### Work instructions
In the records below, the line with "Схема проезда" and every line after it must be written out exactly; no pictures belong in the result.

===== Data

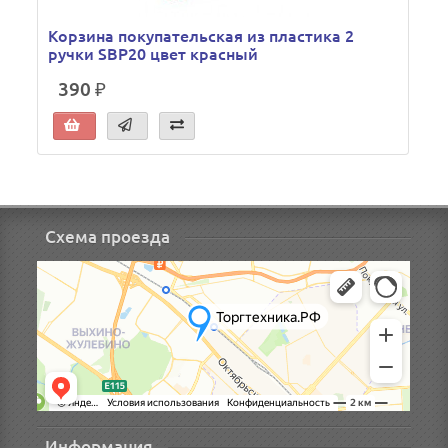
Корзина покупательская из пластика 2
ручки SBP20 цвет красный
390 ₽
Схема проезда
Информация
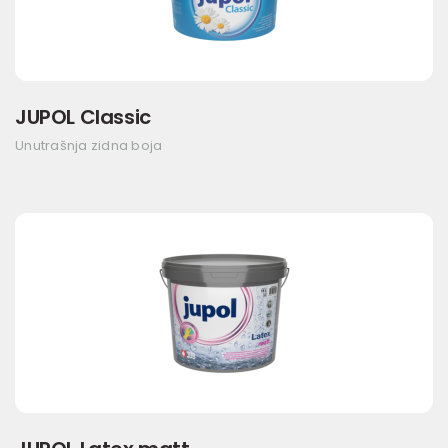
JUPOL Classic
Unutrašnja zidna boja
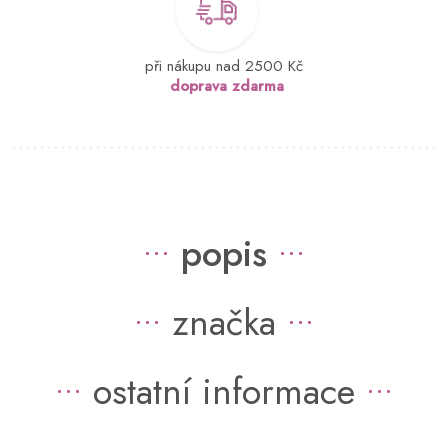
při nákupu nad 2500 Kč
doprava zdarma
popis
značka
ostatní informace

==========

### Written solution
Схема проезда
Информация
JUPOL Classic
Unutrašnja zidna boja
při nákupu nad 2500 Kč
doprava zdarma
popis
značka
ostatní informace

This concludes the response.